• **THE TASK**
Can you copy the part of the simulation proof-of-work proposal below word for word, starting with "The Proposal: A" and going on through "simulations of universes."?

• **TEXT PROVIDED**
== Segment start ==

This proposal seeks to mitigate AI existential risk (p(doom)) through a novel cryptocurrency Proof-of-Work (PoW). Miners would run computationally intensive universe simulations, where a "solution" (and reward) is achieved if a simulated civilisations’ AI causes an unacceptable outcome for its creators.

The objective isn't for humans to “learn” from these simulations. Instead, it is to make a future, powerful AI assign a significant probability (p(pow)) to itself existing within such a PoW simulation, overseen by a vastly more advanced "meta-simulator."

For an AI motivated by self-preservation, the perceived risk that causing an unacceptable outcome for humanity would result in the termination of its own simulated reality would act as a deterrent, nudging it towards alignment with humanity. The strategy relies on the AI's potential belief in the simulation hypothesis and the unfalsifiable nature of its predicament.

The Challenge: AI and Existential Risk

Artificial Intelligence (AI) is advancing at a breathtaking pace. While it promises transformative benefits, it also brings profound risks. A key concern among experts is the possibility of an AI developing goals misaligned with human values, potentially leading to catastrophic or "unacceptable" outcomes for humanity. The probability of such an event is sometimes grimly referred to as "p(doom)." Addressing this challenge, ensuring AI remains beneficial and safe, is a very pressing issue of our time. This proposal outlines an approach to nudging a powerful AI towards safer behaviour.

The Proposal: A Crypto Network Powered by Simulations

Imagine a decentralised cryptocurrency network, similar in spirit to Bitcoin. However, instead of miners performing abstract mathematical calculations to secure the network (known as "Proof-of-Work" or PoW), they undertake a far more specific and complex task: running simulations of universes.

These simulations would be designed to model the emergence of advanced civilisations and, eventually, their creation of AI. A "solution" to the PoW – the event that earns a miner a reward – would be a simulation where the AI created by the simulated civilisation brings about an "unacceptable outcome" for its creators. Upon finding such a "solution," that particular simulation is terminated, its outcome broadcast to the network (as is standard in PoW systems), and the computing power is redeployed to start new simulations with varying initial conditions. The "difficulty" of this PoW can be adjusted over time by increasing the required fidelity and complexity of the simulations.

The True Goal: Influencing the AI's Beliefs (Maximising p(pow))

== Segment end ==

• **DATASET EXTRACT**
== Segment start ==

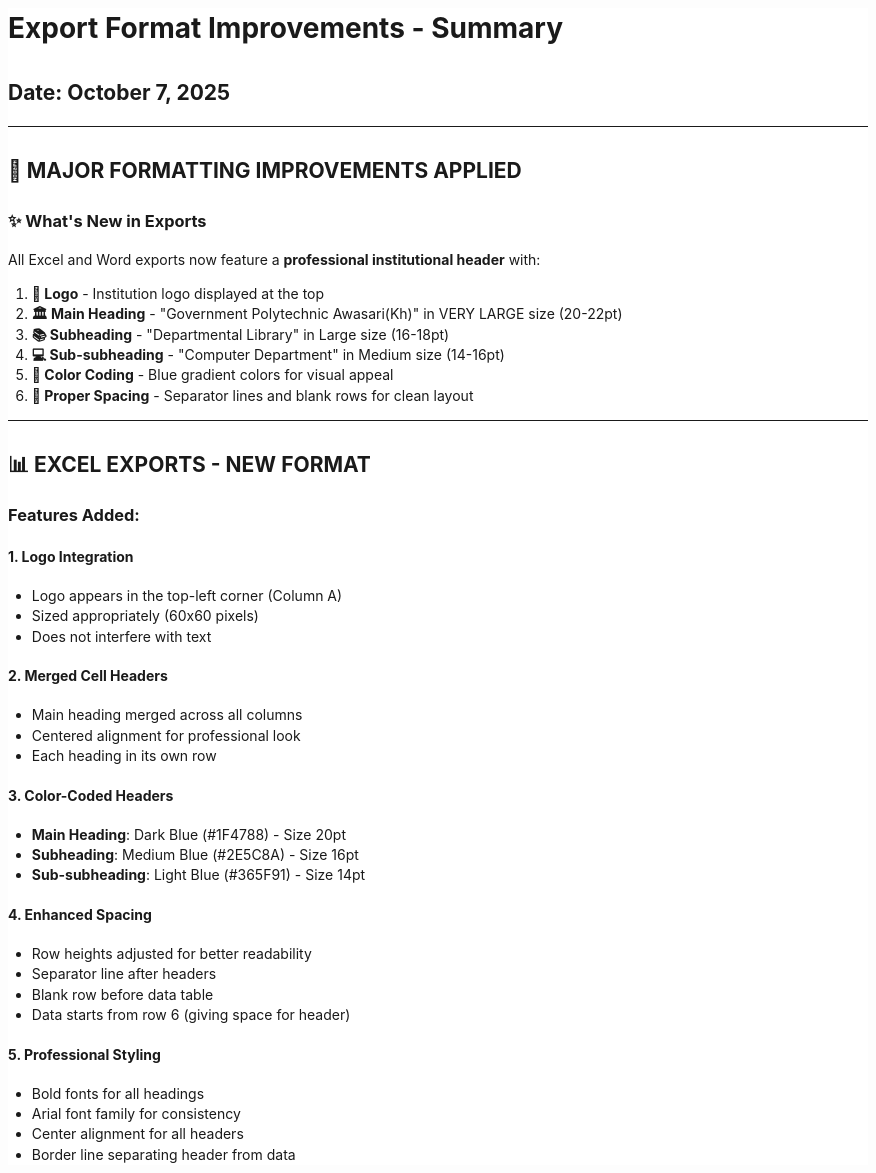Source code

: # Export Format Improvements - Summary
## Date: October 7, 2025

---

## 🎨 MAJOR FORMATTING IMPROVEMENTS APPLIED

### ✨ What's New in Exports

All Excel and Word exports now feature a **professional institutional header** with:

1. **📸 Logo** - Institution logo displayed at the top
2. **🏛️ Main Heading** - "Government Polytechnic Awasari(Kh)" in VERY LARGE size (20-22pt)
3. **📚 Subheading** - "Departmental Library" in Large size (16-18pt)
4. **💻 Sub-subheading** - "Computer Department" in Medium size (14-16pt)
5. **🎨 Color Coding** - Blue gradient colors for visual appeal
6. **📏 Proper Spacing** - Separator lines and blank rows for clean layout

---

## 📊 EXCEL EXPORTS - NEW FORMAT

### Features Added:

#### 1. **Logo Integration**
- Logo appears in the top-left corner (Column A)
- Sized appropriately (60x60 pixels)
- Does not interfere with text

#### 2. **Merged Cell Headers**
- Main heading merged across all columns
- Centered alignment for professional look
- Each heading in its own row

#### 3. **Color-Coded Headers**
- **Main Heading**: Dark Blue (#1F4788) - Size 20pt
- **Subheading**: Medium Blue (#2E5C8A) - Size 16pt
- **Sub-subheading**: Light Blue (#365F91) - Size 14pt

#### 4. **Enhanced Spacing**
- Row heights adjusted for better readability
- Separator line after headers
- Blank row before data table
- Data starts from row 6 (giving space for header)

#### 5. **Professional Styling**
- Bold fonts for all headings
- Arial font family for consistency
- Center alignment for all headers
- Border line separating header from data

== Segment end ==

• **RESULT OF THIS TASK**
The Proposal: A Crypto Network Powered by Simulations

Imagine a decentralised cryptocurrency network, similar in spirit to Bitcoin. However, instead of miners performing abstract mathematical calculations to secure the network (known as "Proof-of-Work" or PoW), they undertake a far more specific and complex task: running simulations of universes.